_Exercise:_ Could the data below be printed out exactly, with the pictures left out?

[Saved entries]
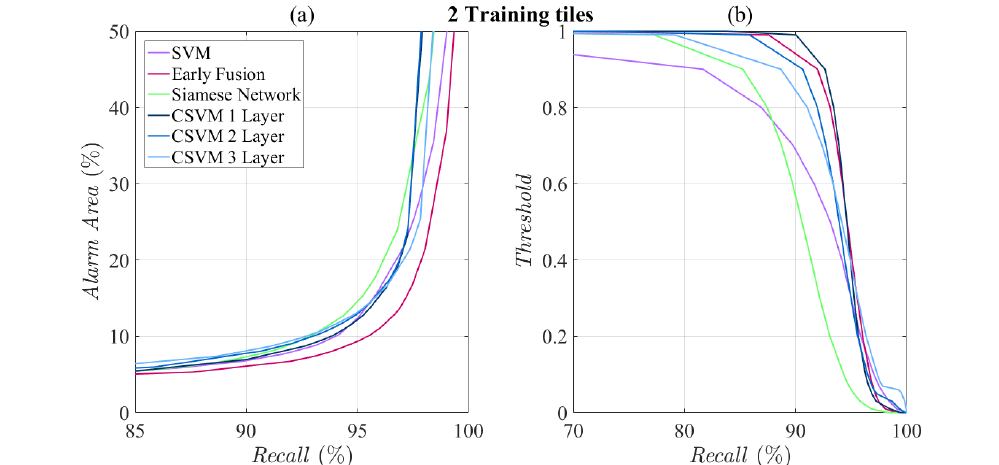
Figure 22. ( a ) Recall vs. Alarm Area (deforested area) for Cerrado biome using two training tiles. ( b ) The recall values are obtained by threshold variation.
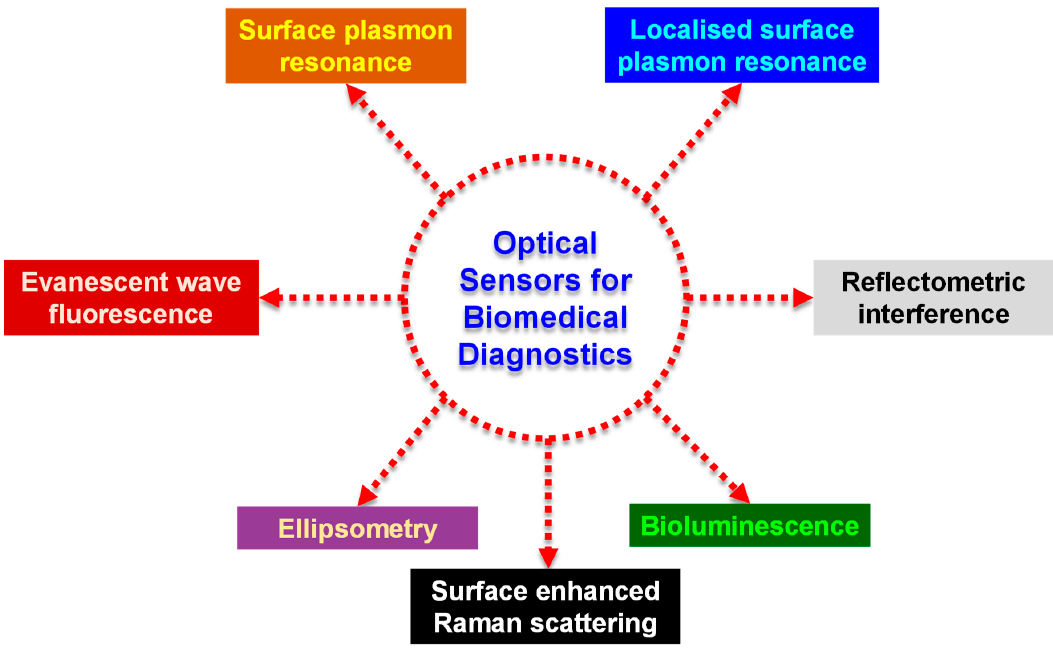
Figure 1. Different types of sensors classified on the basis of the underlying optical phenomenon arising from receptor-analyte interactions.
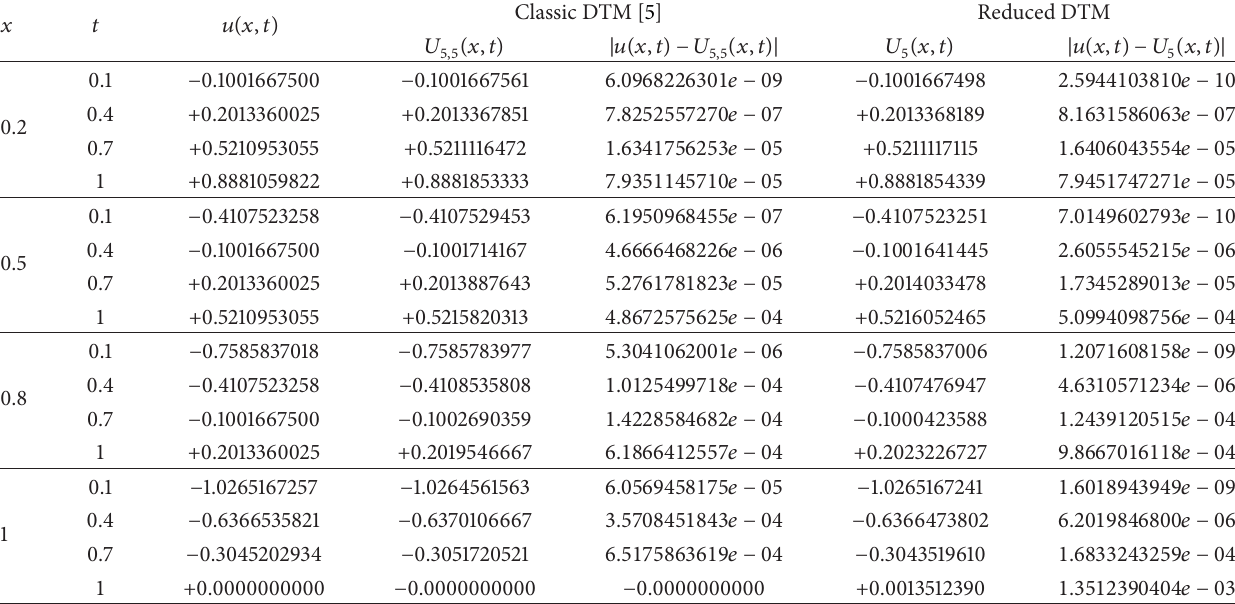
Table 5: Comparisons of the exact solution 𝑢(𝑥,𝑡) = sinh (𝑡−𝑥) , with 𝑈 5,5 (𝑥,𝑡) obtained by classic DTM [5] and 𝑈 5 (𝑥,𝑡) obtained by reduced DTM at some test points (𝑥,𝑡) in Example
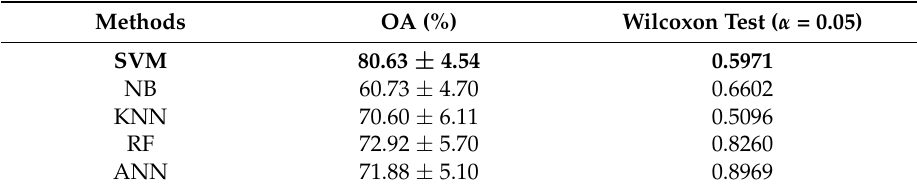
Table 4. Accuracies of MOSCRF based on different classifiers.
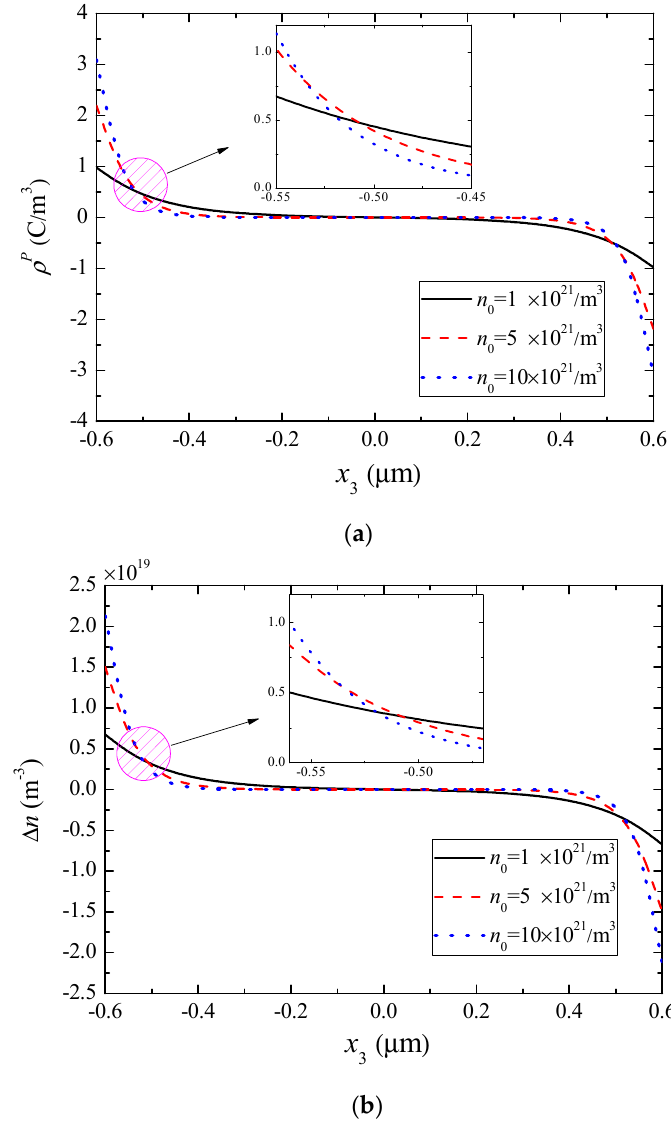
Figure 7. Piezoelectrically induced electric fields for different n 0 when 4 potential, ( b ) electric field, ( c ) electric displacement.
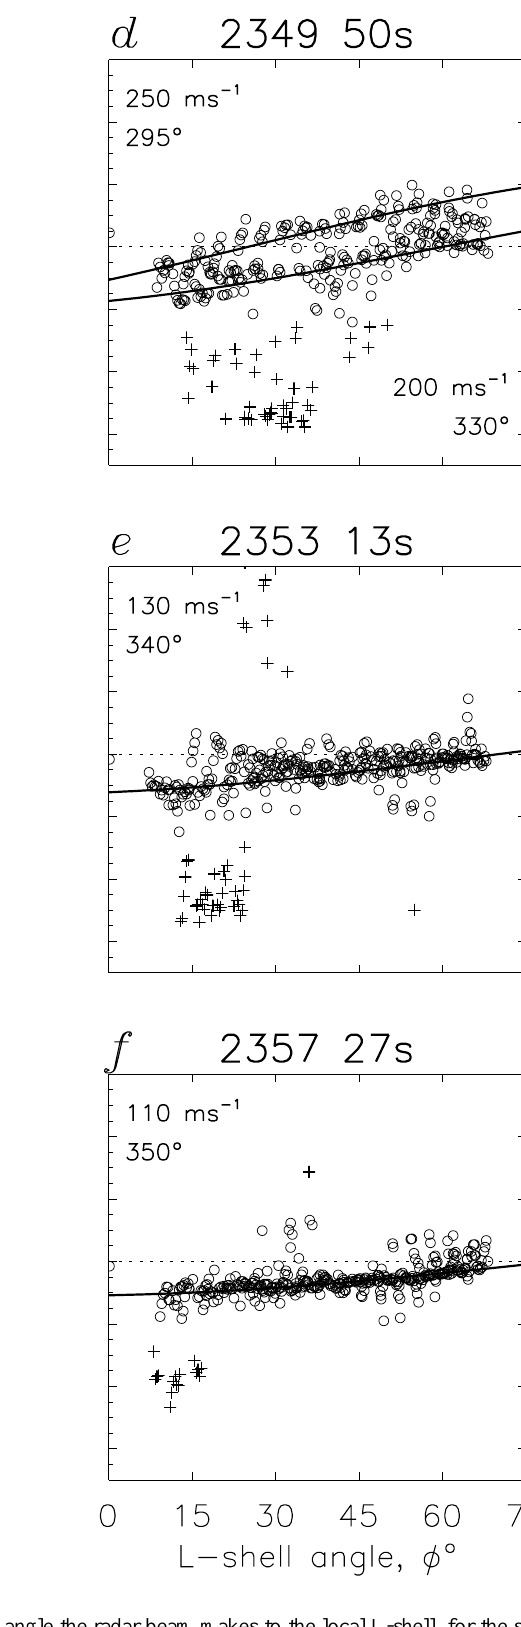
Fig. 6. Line-of-sight Doppler velocity as a function of L-shell angle, the angle the radar beam makes to the local L-shell, for the six scans presented in Figs. 4 and 5. Points are represented by circles or crosses depending on whether the Doppler velocity is less than or greater than 250 m s − 1 . Cosine-dependence fits to some of the populations observed have been superimposed, the constants parameterising these fits being indicated in the top-left or bottom-right of the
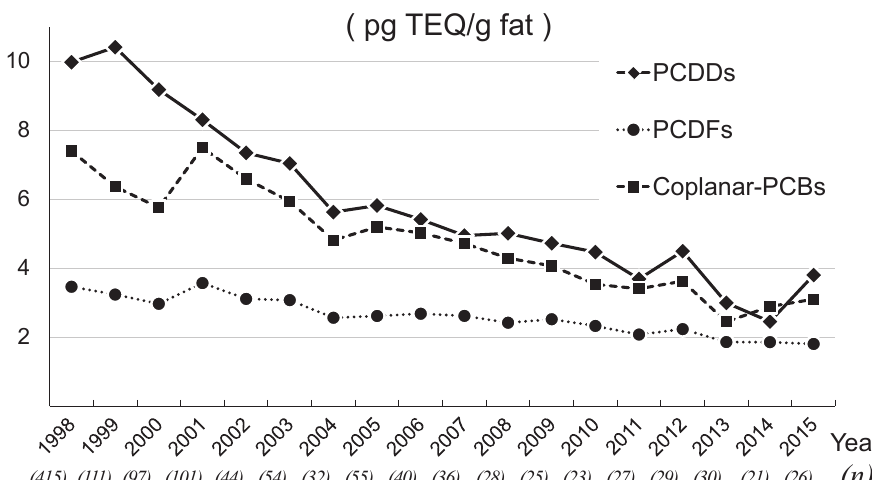
Figure 3. Annual trends in levels of PCDDS, PCDFs, and coplanar PCBs, 1998 – 2015. Annual levels of PCDDs (7 isomers), PCDFs (10 isomers), and coplanar PCBs (12 isomers) are shown with the means during the study period (1998 – 2015). Each value given in parentheses under the calendar year represents the sample size in each year. The 95% con fi dence interval bars were omitted for fi gure clarity. PCDD, polychlorinated dibenzo- p -dioxin; PCDF, polychlorinated dibenzofuran; PCB, polychlorinated biphenyl.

_Your solution:_
Figure 22. ( a ) Recall vs. Alarm Area (deforested area) for Cerrado biome using two training tiles. ( b ) The recall values are obtained by threshold variation.
Figure 1. Different types of sensors classified on the basis of the underlying optical phenomenon arising from receptor-analyte interactions.
Table 5: Comparisons of the exact solution 𝑢(𝑥,𝑡) = sinh (𝑡−𝑥) , with 𝑈 5,5 (𝑥,𝑡) obtained by classic DTM [5] and 𝑈 5 (𝑥,𝑡) obtained by reduced DTM at some test points (𝑥,𝑡) in Example
Table 4. Accuracies of MOSCRF based on different classifiers.
Figure 7. Piezoelectrically induced electric fields for different n 0 when 4 potential, ( b ) electric field, ( c ) electric displacement.
Fig. 6. Line-of-sight Doppler velocity as a function of L-shell angle, the angle the radar beam makes to the local L-shell, for the six scans presented in Figs. 4 and 5. Points are represented by circles or crosses depending on whether the Doppler velocity is less than or greater than 250 m s − 1 . Cosine-dependence fits to some of the populations observed have been superimposed, the constants parameterising these fits being indicated in the top-left or bottom-right of the
Figure 3. Annual trends in levels of PCDDS, PCDFs, and coplanar PCBs, 1998 – 2015. Annual levels of PCDDs (7 isomers), PCDFs (10 isomers), and coplanar PCBs (12 isomers) are shown with the means during the study period (1998 – 2015). Each value given in parentheses under the calendar year represents the sample size in each year. The 95% con fi dence interval bars were omitted for fi gure clarity. PCDD, polychlorinated dibenzo- p -dioxin; PCDF, polychlorinated dibenzofuran; PCB, polychlorinated biphenyl.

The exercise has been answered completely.